**Working data:**
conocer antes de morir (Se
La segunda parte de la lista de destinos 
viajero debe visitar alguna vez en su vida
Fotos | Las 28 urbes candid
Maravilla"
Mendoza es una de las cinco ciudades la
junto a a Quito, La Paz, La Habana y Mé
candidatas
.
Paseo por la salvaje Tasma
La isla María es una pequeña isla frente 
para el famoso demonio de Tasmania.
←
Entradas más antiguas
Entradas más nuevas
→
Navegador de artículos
==
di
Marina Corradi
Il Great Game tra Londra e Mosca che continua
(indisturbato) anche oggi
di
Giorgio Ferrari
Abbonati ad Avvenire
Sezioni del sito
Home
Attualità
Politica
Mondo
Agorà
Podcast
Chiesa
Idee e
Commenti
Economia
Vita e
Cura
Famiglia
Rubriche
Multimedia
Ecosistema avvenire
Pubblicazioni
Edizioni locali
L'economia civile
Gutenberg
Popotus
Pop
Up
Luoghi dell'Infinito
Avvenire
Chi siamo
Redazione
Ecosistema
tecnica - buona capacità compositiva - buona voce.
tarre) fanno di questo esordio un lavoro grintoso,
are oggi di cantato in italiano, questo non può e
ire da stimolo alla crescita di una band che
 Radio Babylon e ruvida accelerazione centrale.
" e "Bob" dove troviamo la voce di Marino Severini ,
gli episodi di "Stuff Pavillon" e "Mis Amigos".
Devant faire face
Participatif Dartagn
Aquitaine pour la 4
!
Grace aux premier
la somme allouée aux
* * *
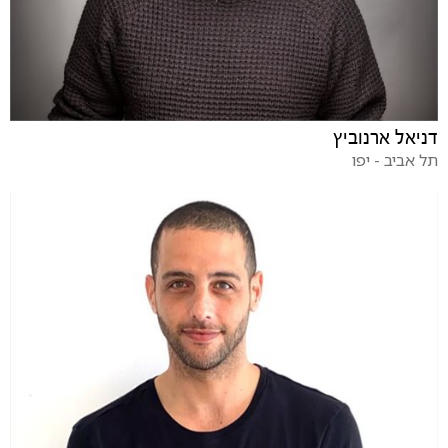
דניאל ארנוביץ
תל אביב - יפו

**What you need to do:** Copy everything from the line containing "conocer antes de morir (Se" down to the line containing "Navegador de artículos", including both of those lines, with each line reproduced unchanged.

**Result for this task:**
conocer antes de morir (Se
La segunda parte de la lista de destinos 
viajero debe visitar alguna vez en su vida
Fotos | Las 28 urbes candid
Maravilla"
Mendoza es una de las cinco ciudades la
junto a a Quito, La Paz, La Habana y Mé
candidatas
.
Paseo por la salvaje Tasma
La isla María es una pequeña isla frente 
para el famoso demonio de Tasmania.
←
Entradas más antiguas
Entradas más nuevas
→
Navegador de artículos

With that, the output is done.